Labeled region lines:
begin
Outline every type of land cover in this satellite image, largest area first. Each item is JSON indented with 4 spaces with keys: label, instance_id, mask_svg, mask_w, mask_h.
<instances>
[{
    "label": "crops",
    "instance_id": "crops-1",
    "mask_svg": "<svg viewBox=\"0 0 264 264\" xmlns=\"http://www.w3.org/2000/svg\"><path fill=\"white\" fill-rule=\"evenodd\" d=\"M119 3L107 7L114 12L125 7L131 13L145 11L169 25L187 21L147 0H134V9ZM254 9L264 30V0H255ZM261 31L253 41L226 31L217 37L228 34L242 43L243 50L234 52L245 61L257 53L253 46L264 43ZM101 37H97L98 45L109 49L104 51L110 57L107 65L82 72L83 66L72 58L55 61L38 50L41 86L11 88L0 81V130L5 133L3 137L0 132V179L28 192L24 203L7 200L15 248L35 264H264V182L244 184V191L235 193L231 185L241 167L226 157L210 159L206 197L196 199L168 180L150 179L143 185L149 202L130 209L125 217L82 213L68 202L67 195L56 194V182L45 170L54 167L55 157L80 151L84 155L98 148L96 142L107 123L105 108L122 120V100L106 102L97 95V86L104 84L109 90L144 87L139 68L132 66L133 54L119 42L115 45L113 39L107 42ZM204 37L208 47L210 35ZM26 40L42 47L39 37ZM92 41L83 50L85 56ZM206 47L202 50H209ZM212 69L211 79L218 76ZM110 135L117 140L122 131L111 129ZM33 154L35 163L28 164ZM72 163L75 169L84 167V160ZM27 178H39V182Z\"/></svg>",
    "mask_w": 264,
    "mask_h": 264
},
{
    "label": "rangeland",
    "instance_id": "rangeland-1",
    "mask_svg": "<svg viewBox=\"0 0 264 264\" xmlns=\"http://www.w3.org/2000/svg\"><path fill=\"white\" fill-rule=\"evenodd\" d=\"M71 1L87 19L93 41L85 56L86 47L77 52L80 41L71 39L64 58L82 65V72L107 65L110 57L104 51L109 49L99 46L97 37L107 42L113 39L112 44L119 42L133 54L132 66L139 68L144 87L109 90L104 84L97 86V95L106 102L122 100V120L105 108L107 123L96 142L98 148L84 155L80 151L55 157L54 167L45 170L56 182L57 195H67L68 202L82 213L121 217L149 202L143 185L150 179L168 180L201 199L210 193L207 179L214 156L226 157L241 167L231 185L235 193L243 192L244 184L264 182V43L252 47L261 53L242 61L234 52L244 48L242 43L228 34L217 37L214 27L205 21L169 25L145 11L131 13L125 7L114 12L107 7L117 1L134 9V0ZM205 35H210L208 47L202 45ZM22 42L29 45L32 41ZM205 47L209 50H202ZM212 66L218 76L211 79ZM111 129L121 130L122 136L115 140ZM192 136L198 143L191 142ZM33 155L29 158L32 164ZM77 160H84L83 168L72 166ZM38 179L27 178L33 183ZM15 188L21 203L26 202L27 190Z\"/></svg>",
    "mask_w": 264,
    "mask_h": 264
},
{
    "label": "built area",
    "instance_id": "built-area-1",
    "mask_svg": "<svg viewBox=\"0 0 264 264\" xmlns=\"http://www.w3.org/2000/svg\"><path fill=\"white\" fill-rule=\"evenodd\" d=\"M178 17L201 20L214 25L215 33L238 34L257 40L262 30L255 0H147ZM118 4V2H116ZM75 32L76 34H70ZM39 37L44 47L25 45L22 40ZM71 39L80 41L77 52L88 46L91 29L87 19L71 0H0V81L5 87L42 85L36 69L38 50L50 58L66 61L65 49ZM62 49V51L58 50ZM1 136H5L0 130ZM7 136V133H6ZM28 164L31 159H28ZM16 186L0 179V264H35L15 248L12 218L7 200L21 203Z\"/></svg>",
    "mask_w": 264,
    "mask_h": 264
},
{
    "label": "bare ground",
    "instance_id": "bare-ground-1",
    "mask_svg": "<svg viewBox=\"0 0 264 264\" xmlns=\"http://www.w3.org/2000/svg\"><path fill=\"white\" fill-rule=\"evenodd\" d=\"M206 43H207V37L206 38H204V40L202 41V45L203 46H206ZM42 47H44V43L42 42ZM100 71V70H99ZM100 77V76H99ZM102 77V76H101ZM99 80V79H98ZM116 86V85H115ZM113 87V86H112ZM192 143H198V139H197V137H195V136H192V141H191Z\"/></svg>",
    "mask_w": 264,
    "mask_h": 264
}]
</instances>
end
▸ DIRECTION
Find every line above that contains the word "bare" and copy each one out in full.

▸ SOLUTION TO THE PROBLEM
    "label": "bare ground",
    "instance_id": "bare-ground-1",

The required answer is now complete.